Our wide-ranging publications include novel insights into genotype-phenotype correlations of specific genetic disorders, novel molecular mechanisms and genetic causes of short stature, and expansion of the phenotypic spectrum of several growth conditions. Achieving firm diagnoses and a deeper understanding of disease mechanisms in previously undiagnosed cases has enabled the evidence-based use of appropriate, often expensive therapies e.g., growth hormone. We have observed many patients exhibiting milder phenotypes than previously described and shown significant overlap in clinical features between the conditions, suggesting that traditional clinical diagnostic scoring systems may need re-evaluation.
Importantly, our pipeline directly impacts patient care. As well as identifying children who would benefit from growth promoting therapies, it confirmed unexpected gene defects in children known to cause skeletal dysplasia (with risk of bone fractures), Fanconi anaemia and Bloom syndrome (risk of malignancy and a contraindication for growth hormone therapy) and Glycogen Storage Diseases (neurodevelopmental delay, liver disease, hypoglycaemia).
In 2017, we launched the GRASP website to promote of our work. It was shaped by patient/family feedback and provides a bidirectional portal for receiving clinical referrals and for disseminating research update information to clinicians and the public.
As a medical advisor for the Child Growth Foundation (CGF), could you tell us more about the foundation's mission and your role in supporting it?
The Child Growth Foundation (CGF) is the largest UK charity supporting children, adults and families affected by rare growth conditions. One of their key priorities is achieving rapid, accurate diagnosis so that patients and families can access appropriate therapy. Their mission aligns well with our research goals.
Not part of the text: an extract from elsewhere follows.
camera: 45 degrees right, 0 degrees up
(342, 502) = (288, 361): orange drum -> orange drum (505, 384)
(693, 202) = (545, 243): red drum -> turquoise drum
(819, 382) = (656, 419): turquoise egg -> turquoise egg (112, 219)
As a key medical advisor over the last 5 years, I am actively involved in many of their activities. I provide the CGF with support and advice for parents and families who contact them with queries or concerns. I am also involved in the annual members congress, helping with the organisation of the programme and I attend to give talks and run sessions. In-between, I facilitate on-line Q and A sessions with parents and patients, contribute to their three times a year newsletter and the content of their website. I am currently advising them on some planned awareness campaigns. As part of this, I recently took part in an X (previously Twitter) ‘take over’ for Children’s Growth Awareness Week. Future activities include organising information days in harder to reach areas and teaching for primary care healthcare professionals with the Royal College of General Practitioners.
In what ways do you envision your research improving the lives of children and families affected by growth disorders?
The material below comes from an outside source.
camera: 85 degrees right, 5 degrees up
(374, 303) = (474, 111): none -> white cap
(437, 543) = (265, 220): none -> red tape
My paediatric endocrinology growth clinic has a strong growth emphasis and allows our research to be rapidly translated into clinical practice. My research also impacts national practice. As Chair and founder member of the British Society of Paediatric Endocrinology and Diabetes (BSPED) Growth Disorders Special Interest Group over the last 3 years, I have led on several important position statements and clinical standards documents to standardise and improve the care of childhood growth disorders.
The early recognition and diagnosis of growth problems in children is essential to optimally treat poor growth, initiate educational support and allow screening for any other associated serious complications. Our work aims to increase the understanding of the molecular basis of growth and enhance the diagnosis, prognosis, and treatment of severe short stature. Work in this field is essential to better understand the pathogenesis of these complex, multisystem disorders and develop new therapies.